**EXERCISE INSTRUCTIONS**
Write out the part of the listing that opens at its beginning and closes with the line containing "invokespecial %this.<java.lang.Object: void", including that line. Leave the pictures out of your answer.

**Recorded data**
--- START ---
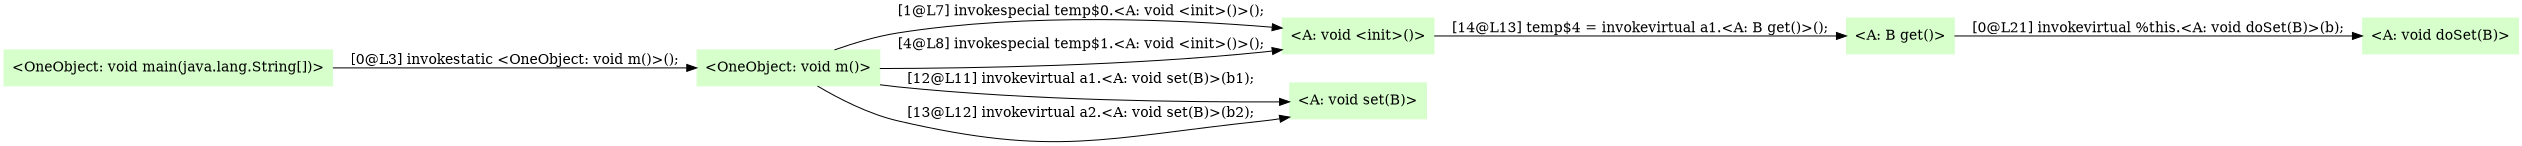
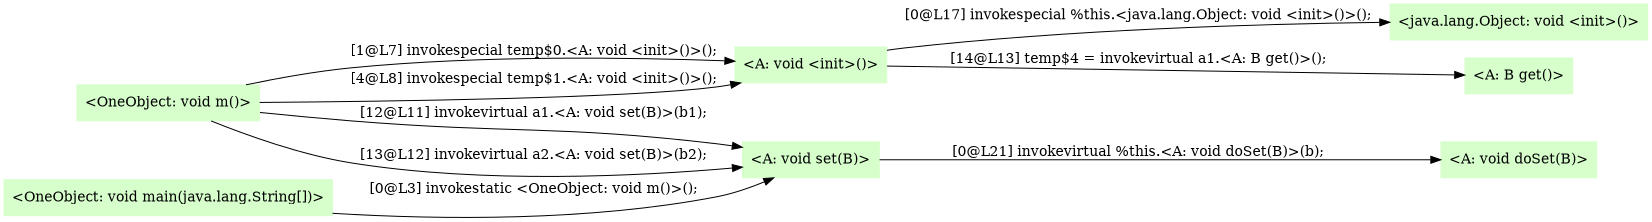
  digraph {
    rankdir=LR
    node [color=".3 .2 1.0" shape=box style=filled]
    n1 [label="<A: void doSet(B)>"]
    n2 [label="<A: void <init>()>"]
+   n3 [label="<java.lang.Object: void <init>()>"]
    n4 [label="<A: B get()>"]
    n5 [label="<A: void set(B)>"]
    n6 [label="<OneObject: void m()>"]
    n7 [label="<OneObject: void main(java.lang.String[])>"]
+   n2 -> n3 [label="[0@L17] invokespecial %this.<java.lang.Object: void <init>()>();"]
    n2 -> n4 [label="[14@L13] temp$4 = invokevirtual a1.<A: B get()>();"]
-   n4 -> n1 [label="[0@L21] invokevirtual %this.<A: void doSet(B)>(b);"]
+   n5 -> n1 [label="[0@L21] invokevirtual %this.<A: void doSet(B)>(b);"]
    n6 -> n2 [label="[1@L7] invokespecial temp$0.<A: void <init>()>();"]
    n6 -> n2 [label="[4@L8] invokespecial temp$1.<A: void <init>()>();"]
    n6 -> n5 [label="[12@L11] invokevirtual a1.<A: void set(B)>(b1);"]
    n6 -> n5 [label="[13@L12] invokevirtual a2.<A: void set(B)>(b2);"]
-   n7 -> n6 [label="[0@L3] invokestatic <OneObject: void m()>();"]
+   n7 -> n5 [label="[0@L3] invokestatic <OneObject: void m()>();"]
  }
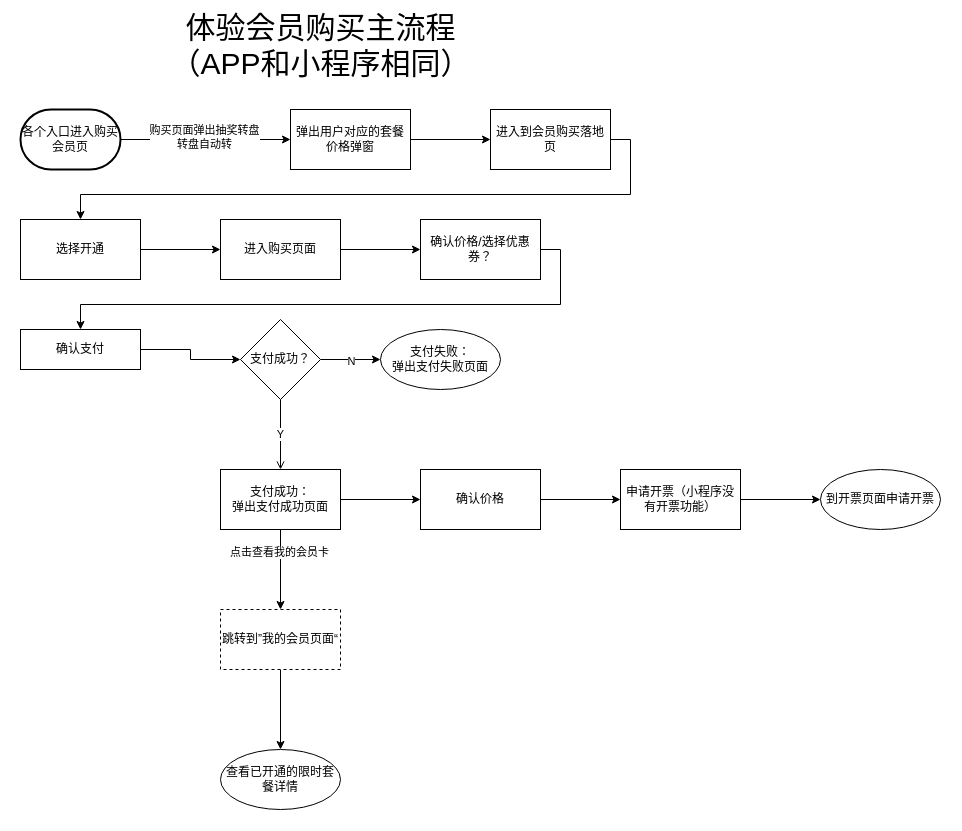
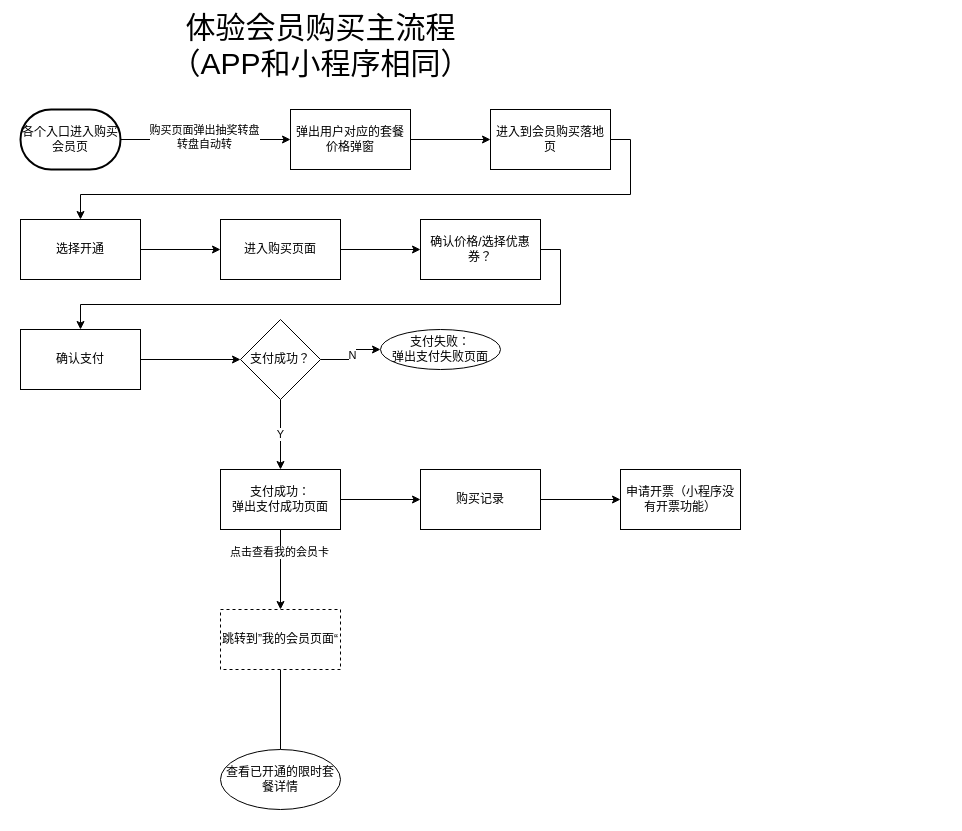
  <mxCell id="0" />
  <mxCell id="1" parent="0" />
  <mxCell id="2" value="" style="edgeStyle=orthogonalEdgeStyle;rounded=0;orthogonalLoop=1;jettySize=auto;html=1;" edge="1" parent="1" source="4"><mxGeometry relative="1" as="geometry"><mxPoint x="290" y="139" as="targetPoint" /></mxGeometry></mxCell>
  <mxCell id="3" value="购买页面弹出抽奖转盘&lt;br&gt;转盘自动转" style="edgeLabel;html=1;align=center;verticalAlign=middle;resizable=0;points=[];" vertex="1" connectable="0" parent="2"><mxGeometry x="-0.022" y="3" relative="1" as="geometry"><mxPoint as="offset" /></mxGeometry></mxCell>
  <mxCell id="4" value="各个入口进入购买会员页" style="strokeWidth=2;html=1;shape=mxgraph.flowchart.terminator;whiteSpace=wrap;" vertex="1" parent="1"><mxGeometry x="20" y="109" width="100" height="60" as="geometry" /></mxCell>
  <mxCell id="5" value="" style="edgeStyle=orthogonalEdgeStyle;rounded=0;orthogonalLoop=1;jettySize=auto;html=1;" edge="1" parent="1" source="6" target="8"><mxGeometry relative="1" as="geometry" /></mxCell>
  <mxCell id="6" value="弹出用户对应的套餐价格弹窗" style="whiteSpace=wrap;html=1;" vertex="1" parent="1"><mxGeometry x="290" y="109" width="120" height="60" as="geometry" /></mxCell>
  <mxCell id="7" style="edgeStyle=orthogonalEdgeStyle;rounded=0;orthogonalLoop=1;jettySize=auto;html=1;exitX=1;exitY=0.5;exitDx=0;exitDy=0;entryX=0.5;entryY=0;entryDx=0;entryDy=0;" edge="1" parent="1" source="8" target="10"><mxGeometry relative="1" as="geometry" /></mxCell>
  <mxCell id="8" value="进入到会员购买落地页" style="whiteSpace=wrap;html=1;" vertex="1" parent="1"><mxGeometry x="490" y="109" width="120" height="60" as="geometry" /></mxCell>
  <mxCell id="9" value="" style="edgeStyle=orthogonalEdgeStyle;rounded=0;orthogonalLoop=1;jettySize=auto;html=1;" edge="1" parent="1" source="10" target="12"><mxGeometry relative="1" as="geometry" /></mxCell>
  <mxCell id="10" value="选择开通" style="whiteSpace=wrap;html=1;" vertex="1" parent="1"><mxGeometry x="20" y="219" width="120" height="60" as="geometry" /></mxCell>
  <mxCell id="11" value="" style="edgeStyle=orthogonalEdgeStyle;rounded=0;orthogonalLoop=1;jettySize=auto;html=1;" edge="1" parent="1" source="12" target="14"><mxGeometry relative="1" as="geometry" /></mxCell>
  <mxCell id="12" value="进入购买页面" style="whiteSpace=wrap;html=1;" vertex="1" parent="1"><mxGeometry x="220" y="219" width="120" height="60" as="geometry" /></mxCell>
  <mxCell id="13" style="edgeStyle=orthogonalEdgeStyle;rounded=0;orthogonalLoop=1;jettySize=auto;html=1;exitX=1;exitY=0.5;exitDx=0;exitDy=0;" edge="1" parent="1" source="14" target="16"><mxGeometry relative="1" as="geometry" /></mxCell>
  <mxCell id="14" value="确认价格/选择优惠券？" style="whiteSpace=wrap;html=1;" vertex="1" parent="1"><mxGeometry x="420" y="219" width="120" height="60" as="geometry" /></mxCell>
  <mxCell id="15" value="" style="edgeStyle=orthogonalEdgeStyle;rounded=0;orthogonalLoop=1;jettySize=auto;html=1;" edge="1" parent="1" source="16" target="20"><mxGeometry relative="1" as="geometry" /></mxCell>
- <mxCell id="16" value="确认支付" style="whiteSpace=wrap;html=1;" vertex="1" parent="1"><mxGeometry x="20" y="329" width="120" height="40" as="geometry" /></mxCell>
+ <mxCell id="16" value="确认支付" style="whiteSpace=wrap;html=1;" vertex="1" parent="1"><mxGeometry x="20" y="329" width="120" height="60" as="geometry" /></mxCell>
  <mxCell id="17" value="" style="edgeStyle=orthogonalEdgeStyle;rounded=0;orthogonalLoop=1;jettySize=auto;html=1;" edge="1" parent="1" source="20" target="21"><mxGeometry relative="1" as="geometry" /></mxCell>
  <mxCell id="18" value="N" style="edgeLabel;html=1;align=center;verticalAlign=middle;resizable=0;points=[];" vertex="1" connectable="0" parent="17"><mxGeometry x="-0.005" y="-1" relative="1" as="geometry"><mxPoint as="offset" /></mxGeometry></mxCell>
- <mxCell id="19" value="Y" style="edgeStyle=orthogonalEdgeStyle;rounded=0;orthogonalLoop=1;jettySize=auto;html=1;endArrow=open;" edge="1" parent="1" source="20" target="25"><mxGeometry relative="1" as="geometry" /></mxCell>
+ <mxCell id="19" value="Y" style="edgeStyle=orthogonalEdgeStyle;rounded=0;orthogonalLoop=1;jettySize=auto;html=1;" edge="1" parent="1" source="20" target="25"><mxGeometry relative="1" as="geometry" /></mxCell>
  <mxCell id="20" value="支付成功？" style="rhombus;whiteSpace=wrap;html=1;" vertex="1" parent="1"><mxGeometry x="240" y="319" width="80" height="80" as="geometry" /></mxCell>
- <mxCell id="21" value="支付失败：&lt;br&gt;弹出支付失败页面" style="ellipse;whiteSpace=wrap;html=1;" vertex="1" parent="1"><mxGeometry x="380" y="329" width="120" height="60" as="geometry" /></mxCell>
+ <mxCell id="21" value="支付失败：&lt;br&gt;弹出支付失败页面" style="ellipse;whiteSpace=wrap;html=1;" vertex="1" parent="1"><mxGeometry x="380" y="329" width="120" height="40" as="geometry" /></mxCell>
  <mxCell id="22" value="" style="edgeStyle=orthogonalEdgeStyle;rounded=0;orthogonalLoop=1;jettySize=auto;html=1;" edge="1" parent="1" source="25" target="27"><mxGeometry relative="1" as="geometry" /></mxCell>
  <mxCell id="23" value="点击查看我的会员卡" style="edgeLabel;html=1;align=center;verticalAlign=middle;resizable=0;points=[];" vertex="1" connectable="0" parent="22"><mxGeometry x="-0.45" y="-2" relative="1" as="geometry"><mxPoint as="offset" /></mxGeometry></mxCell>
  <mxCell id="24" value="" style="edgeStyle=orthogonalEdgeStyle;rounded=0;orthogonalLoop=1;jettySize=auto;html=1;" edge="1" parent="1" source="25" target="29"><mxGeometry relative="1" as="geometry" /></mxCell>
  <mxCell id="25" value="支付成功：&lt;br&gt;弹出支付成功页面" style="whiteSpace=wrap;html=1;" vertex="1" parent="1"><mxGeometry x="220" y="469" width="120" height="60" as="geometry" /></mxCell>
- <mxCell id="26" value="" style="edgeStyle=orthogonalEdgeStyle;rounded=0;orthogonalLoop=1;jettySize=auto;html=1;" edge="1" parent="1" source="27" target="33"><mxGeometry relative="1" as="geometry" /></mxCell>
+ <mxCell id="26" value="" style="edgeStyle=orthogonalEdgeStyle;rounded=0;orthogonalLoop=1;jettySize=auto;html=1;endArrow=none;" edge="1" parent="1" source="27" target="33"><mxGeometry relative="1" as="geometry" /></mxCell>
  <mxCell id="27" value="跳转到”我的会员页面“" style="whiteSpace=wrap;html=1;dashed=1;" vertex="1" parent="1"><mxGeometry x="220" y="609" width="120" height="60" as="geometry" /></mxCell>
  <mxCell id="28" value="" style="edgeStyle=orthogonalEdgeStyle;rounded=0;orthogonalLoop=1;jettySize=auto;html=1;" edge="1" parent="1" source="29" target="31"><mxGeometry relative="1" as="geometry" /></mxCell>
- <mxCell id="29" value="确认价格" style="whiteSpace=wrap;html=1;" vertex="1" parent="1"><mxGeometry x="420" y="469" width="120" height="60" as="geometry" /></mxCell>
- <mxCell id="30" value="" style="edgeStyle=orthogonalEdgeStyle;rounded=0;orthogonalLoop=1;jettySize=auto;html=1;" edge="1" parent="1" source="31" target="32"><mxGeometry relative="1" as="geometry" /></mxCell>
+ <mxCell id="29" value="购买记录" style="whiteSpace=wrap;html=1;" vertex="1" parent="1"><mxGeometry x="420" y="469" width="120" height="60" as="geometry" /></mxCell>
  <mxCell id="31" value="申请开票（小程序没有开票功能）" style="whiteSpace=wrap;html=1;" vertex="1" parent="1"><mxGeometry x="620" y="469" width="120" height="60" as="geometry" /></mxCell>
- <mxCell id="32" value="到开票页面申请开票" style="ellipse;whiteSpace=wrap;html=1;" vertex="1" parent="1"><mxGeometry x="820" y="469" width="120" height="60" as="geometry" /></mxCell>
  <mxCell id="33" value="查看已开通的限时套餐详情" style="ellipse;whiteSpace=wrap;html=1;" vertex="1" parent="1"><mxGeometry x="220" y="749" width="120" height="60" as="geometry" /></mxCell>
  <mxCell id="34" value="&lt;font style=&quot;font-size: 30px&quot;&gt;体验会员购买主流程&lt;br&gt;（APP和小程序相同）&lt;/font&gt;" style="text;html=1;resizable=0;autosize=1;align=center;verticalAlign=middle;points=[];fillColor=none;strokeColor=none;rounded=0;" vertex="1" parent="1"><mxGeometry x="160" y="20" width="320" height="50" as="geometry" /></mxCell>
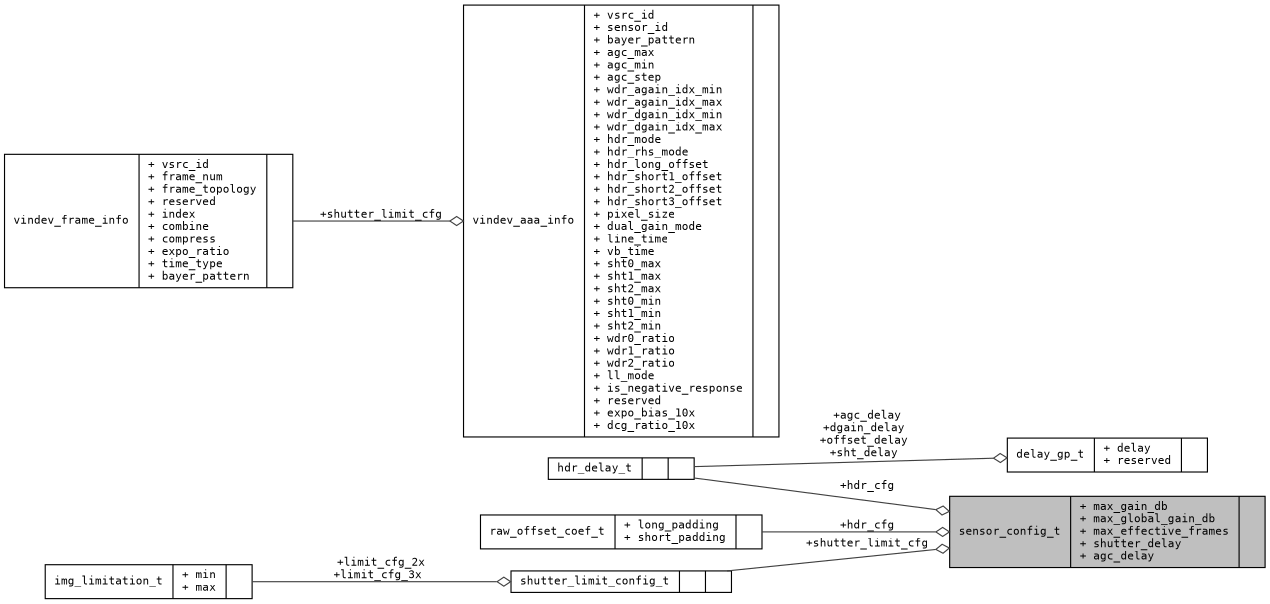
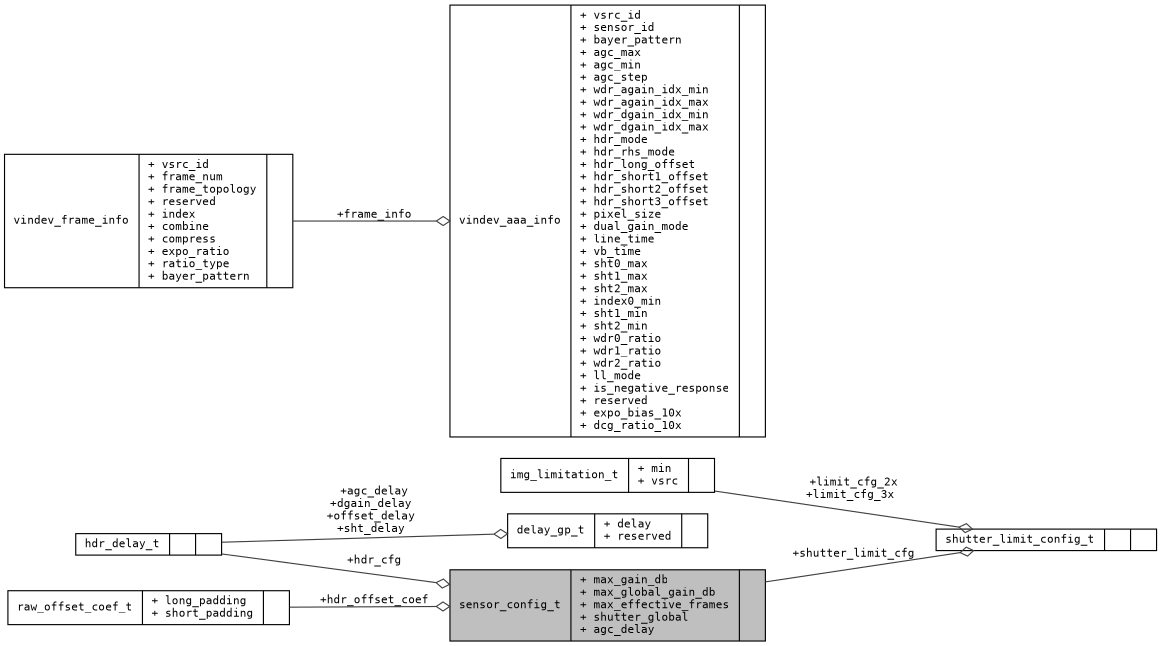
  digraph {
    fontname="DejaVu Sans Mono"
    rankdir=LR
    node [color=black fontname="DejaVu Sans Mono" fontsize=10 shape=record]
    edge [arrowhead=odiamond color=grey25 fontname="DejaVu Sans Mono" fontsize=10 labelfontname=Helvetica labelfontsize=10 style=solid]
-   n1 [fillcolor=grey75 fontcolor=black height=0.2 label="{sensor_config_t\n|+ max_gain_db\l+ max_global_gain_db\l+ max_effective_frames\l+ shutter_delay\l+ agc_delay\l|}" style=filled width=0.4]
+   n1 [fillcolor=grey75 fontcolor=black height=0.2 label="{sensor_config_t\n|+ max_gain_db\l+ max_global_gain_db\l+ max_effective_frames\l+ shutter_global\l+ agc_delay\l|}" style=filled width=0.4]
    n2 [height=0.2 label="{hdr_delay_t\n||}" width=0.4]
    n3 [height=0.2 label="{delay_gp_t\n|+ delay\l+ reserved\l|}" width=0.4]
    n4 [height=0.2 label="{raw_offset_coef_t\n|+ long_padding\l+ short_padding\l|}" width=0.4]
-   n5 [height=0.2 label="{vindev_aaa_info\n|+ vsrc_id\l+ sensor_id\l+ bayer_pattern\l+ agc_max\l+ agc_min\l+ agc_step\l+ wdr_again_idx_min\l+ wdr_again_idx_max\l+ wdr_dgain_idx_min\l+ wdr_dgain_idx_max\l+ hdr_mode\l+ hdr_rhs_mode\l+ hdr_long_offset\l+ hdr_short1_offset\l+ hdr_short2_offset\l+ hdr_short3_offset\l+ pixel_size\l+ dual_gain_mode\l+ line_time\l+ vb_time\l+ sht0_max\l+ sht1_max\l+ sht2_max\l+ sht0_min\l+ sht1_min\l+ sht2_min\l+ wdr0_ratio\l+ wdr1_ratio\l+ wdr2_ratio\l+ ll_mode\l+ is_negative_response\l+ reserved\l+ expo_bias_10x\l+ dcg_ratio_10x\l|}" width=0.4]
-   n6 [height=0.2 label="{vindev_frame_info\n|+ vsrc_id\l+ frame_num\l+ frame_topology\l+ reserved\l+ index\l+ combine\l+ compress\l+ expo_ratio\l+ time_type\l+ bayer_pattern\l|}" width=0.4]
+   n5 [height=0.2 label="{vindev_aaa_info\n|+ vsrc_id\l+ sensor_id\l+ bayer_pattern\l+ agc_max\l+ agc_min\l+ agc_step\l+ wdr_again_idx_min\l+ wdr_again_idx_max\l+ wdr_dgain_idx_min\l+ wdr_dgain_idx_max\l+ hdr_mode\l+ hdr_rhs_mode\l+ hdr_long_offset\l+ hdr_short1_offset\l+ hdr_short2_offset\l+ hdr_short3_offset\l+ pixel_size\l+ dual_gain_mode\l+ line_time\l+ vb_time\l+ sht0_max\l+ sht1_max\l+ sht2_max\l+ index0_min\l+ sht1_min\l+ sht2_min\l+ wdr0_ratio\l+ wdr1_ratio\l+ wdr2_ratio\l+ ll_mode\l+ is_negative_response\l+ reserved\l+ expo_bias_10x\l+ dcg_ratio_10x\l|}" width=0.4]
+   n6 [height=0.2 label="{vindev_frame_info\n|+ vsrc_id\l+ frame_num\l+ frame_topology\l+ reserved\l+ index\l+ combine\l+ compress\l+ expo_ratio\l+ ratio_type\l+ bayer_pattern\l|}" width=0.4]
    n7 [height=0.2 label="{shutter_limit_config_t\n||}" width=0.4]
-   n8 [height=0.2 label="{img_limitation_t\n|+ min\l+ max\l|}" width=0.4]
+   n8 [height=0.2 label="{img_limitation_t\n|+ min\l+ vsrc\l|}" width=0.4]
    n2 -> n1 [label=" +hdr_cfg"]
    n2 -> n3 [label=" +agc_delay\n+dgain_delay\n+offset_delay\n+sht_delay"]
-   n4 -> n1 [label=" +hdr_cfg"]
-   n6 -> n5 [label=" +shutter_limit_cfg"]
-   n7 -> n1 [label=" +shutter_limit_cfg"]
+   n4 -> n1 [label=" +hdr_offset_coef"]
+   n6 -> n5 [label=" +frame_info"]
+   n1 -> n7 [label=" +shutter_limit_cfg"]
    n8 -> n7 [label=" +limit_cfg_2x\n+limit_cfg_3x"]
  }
--- END ---
**RESULT BELOW**
  digraph {
    rankdir=LR
    node [color=".3 .2 1.0" shape=box style=filled]
    n1 [label="<A: void doSet(B)>"]
    n2 [label="<A: void <init>()>"]
+   n3 [label="<java.lang.Object: void <init>()>"]
    n4 [label="<A: B get()>"]
    n5 [label="<A: void set(B)>"]
    n6 [label="<OneObject: void m()>"]
    n7 [label="<OneObject: void main(java.lang.String[])>"]
+   n2 -> n3 [label="[0@L17] invokespecial %this.<java.lang.Object: void <init>()>();"]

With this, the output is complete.